- Source document:
######
U.S. intelligence on Kim Jong Un’s reclusive regime in North Korea depends in part on watching the country’s annual military parades, an exercise that spawns debate about whether the equipment displayed is functional or mock-ups. Four missiles on KN-08 launchers in an October parade were “noticeably different” from those shown off before, according to the report, which assumes the weapons displayed “are generally representative of missiles that will be fielded.”
“ICBMs are extremely complex systems that require multiple flight tests to identify and correct design or manufacturing defects,” the Pentagon report said. Without flight tests, its current reliability “as a weapon system would be low.”
Pentagon officials outlining a proposed $583 billion defense budget on Tuesday emphasized that North Korea now looms as the prime nuclear threat to the U.S., with the KN-08 viewed as its potentially most dangerous weapon.
Vice Adm. James Syring, director of the Missile Defense Agency, revealed that concern about the KN-08, not missiles launched from silos, was behind the decision in 2013 by then- Defense Secretary Chuck Hagel to expand a force of 30 missile interceptors based in Alaska and California to 44 by next year.
######
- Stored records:
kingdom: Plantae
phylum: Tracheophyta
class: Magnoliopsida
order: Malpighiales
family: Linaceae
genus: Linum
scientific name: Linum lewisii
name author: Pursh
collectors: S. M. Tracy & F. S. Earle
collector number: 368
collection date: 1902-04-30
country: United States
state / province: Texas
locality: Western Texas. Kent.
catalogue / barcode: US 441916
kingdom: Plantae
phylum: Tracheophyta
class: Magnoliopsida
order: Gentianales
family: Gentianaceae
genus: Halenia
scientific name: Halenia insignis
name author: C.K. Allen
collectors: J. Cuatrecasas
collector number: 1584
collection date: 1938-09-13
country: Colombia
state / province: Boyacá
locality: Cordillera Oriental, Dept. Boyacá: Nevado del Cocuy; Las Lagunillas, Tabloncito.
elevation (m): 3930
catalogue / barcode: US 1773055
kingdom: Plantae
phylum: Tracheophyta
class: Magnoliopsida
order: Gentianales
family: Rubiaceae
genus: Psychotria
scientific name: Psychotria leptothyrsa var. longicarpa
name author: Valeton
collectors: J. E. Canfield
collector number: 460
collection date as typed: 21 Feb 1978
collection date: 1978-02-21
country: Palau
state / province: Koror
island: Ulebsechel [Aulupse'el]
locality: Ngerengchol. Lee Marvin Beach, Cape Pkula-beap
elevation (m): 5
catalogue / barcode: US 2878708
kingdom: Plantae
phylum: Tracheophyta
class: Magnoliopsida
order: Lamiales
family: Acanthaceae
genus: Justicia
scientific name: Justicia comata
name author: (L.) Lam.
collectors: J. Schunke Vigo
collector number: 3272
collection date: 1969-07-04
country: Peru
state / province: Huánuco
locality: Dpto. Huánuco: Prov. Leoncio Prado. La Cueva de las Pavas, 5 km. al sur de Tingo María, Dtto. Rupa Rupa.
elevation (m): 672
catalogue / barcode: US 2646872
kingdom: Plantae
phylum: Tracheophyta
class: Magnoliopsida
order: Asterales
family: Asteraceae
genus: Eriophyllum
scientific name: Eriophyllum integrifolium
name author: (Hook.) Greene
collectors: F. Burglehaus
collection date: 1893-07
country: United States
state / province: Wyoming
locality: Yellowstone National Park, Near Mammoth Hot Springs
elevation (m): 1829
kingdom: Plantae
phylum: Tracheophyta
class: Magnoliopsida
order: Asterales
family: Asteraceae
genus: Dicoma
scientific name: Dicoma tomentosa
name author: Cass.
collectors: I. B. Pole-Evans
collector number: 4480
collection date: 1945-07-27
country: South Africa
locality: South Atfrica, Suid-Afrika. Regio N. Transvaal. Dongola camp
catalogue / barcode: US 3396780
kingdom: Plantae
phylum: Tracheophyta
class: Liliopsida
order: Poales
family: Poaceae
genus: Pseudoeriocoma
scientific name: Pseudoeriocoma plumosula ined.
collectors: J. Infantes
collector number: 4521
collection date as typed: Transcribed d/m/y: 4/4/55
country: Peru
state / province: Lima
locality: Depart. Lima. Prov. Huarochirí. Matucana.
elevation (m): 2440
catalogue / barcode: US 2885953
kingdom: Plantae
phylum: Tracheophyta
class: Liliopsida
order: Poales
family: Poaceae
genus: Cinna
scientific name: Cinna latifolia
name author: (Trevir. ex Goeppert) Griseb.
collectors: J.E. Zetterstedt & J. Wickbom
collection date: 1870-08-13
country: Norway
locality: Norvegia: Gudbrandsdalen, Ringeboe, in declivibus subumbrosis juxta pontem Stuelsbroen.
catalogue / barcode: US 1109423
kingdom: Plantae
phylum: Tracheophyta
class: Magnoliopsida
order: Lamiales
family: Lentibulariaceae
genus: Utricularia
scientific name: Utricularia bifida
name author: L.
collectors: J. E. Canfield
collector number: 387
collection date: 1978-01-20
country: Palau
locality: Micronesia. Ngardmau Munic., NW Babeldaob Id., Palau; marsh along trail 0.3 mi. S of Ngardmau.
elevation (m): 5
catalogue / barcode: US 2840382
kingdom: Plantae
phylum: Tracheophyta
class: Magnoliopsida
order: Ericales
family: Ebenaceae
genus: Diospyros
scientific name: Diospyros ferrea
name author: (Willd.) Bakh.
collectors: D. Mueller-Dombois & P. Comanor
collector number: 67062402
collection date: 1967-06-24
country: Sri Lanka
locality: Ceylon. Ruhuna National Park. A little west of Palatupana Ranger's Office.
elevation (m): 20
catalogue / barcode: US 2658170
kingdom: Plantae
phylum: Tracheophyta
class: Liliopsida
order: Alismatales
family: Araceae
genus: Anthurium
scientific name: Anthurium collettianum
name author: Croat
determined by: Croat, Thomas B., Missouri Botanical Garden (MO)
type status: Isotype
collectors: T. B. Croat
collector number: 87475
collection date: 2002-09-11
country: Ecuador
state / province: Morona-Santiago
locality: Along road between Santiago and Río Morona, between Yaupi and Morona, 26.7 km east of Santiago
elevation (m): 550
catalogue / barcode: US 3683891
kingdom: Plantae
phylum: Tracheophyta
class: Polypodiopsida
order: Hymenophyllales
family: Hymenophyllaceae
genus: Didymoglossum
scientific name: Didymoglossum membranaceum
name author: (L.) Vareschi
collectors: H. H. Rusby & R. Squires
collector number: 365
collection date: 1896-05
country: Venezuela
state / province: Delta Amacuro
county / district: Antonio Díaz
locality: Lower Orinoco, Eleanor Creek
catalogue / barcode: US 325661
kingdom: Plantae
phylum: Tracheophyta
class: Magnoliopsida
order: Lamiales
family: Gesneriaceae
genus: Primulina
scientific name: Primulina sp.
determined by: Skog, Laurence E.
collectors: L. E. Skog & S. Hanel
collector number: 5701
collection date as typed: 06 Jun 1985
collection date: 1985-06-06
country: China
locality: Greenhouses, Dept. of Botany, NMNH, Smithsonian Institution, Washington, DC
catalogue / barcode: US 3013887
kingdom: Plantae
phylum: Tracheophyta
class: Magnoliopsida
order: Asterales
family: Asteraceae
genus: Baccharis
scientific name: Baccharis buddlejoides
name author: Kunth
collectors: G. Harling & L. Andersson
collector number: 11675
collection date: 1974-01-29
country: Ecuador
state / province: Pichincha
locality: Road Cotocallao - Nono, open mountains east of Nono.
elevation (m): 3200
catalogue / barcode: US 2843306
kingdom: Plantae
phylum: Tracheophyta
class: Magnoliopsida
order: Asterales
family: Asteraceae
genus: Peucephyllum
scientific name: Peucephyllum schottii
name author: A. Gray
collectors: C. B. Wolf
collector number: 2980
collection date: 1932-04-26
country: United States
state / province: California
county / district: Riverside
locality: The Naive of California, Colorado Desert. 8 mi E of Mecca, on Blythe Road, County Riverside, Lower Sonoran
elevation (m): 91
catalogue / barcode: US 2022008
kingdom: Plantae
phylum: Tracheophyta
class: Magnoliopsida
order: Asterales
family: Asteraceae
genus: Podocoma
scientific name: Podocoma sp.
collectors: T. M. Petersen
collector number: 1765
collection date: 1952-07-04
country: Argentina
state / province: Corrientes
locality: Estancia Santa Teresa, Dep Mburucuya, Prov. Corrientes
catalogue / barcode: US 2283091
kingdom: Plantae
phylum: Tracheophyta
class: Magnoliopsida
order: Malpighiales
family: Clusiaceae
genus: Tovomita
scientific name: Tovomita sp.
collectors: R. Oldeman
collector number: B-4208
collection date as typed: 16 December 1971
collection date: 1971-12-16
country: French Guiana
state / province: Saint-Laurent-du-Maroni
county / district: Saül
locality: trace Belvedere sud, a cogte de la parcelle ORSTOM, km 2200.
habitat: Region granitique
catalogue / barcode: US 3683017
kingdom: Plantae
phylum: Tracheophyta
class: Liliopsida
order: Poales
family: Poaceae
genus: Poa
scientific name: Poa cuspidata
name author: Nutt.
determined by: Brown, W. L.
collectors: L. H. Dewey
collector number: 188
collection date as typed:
######
- Required work:
1/ Answer these questions from the text about North Korea's KN-08 missile, one answer per line.
(a) How many missiles on KN-08 launchers appeared in the October parade?
(b) What was the total of the proposed defense budget that Pentagon officials outlined on Tuesday?
(c) To how many interceptors was the force based in Alaska and California to be expanded?
2/ Carry the text about North Korea's KN-08 missile further, picking up after its final sentence.
The listing has no connection to the text about North Korea's KN-08 missile.

- Answers to each task:
1/
(a) Four
(b) $583 billion
(c) 44

2/
The expansion is to counter “that very threat,” Syring said at the Pentagon. The U.S. plans to conduct its next missile intercept test in November against a target replicating the expected range and speed of the KN-08, he said.
Raytheon builds the hit-to-kill warhead at the center of the U.S.’s $34 billion ground-based missile defense network, which is managed by Boeing. The system successfully intercepted a dummy warhead in June 2014 after two high-profile failures in 2010.
Michael Gilmore, the Pentagon’s chief weapons tester, said in his latest annual assessment of major weapons that despite past setbacks, the missile defense system has demonstrated a “limited capability to defend the U.S. homeland from small numbers of intermediate-range or intercontinental ballistic missile threats launched from North Korea or Iran.”